Picture object 1: WBPicture000000001: WBPaper00024505_ journal.pbio.0020352.g006

Picture object 2 WBPicture000000002: WBPaper00024505_ journal.pbio.0020352.g006_B

Picture object 3: WBPicture000000003: WBPaper00024505_ journal.pbio.0020352.g006_F

where WBPicture000000001 corresponds to the NAME of the object in the picture data model and WBPaper00024505_ journal.pbio.0020352.g006 corresponds to the SOURCE of the object in the picture data model.

At the same time, the text file associated with the entire figure WBPicture000000001, is saved with the same name as the figure -journal.pbio.0020352.g006- with a .doc extension. In this way we can make sure which figure legend goes with which picture.

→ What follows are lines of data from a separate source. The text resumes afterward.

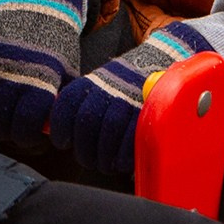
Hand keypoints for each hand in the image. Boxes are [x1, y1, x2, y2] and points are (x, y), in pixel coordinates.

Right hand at [0, 0, 87, 144]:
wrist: (36, 1)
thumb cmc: (55, 45)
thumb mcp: (67, 72)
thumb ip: (59, 104)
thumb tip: (49, 134)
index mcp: (41, 78)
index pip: (26, 125)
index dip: (25, 136)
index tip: (27, 133)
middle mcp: (12, 71)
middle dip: (4, 131)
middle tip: (8, 126)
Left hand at [49, 20, 218, 176]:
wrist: (165, 60)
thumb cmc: (128, 82)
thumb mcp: (101, 84)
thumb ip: (83, 105)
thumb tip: (57, 131)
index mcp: (92, 82)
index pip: (66, 108)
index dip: (61, 130)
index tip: (63, 142)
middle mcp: (108, 88)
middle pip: (86, 125)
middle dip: (84, 150)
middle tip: (88, 159)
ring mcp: (129, 99)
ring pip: (108, 135)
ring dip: (103, 158)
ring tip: (105, 164)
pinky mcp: (149, 111)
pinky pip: (132, 141)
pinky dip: (124, 158)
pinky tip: (122, 162)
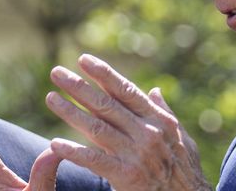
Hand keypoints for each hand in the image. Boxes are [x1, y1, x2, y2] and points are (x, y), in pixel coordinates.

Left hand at [46, 54, 209, 190]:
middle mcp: (147, 133)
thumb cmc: (185, 171)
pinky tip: (55, 143)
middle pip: (106, 104)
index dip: (103, 74)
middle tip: (56, 72)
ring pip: (97, 128)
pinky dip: (74, 151)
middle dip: (79, 87)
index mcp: (159, 121)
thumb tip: (154, 90)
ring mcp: (136, 154)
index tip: (83, 59)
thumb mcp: (182, 138)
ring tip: (51, 98)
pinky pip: (95, 160)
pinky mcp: (126, 176)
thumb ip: (165, 113)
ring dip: (71, 112)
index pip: (126, 91)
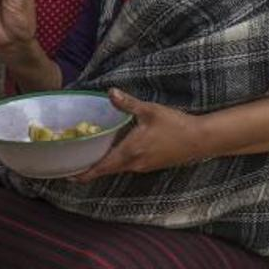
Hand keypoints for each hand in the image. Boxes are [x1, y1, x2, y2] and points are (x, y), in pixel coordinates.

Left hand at [73, 89, 203, 182]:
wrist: (200, 140)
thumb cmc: (175, 125)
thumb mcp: (150, 111)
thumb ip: (127, 104)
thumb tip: (110, 92)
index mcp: (130, 152)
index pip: (101, 168)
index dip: (84, 173)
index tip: (67, 175)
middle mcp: (134, 164)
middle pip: (106, 170)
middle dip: (89, 168)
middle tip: (72, 163)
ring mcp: (143, 166)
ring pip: (117, 168)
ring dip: (103, 165)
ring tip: (88, 156)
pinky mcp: (151, 164)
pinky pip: (128, 165)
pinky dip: (116, 161)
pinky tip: (113, 151)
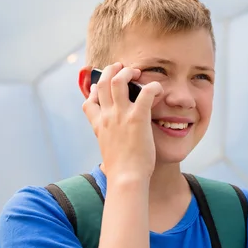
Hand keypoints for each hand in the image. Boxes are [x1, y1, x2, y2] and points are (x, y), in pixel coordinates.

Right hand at [82, 62, 163, 180]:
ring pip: (119, 81)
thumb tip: (109, 159)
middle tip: (122, 68)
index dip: (95, 91)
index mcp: (99, 126)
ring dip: (128, 72)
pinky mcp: (138, 117)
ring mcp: (121, 115)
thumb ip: (109, 149)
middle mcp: (107, 117)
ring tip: (137, 72)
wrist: (127, 178)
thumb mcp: (108, 155)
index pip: (89, 102)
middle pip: (104, 83)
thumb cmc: (121, 171)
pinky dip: (153, 86)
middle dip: (112, 71)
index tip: (102, 87)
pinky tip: (158, 88)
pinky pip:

NB: The size of the original TIFF file varies from 1 to 20 MB (in the examples observed till now). In order to minimize the space, the cropped images will be converted into PNG files (100KB to 2MB). We anyway have the parental image for users access. Supplementary material is generally stored by journals as PDF files. The PDF is converted in TIFF for consistency.

Let's go one step further:

Picture object 1 is our PARENTAL IMAGE, we will display it only when the user will click on a “see original figure” link Picture Objects 2 and 3 are our Daughter Images, which will be displayed on the gene expression page. See mock page below for a visual example:


Picture Data Model Proposal


?Picture      Description ?Text
              Name ?Text
              Source ?Text
              Image_lineage Crop_picture ?Picture XREF Cropped_from
                            Cropped_from ?Picture XREF Crop_picture
              Pick_me_to_call Text Text
              Expr_pattern ?Expr_pattern XREF Picture
              RNAi ?RNAi XREF Picture
              Variation ?Variation XREF Picture
              Transgene ?Transgene XREF Picture
              Reference ? XREF Picture
              Remark ?Text #Evidence

Picture Data Model step by step explanation


Figure legend


Name of the picture object e.g. WBPicture0000000001


For actual picture names. This is the name of the path leading to the picture file. The source includes the name of the directory where the picture comes from AND the name of the picture file. e.g. WBPaper00024505_journal.pbio.0020352.g006

Image Lineage

This is the picture object lineage. Large figures will be cropped into sections when they represent different data. We want to maintain the picture lineage -> by clicking on the "see original figure button" we want to access the entire image.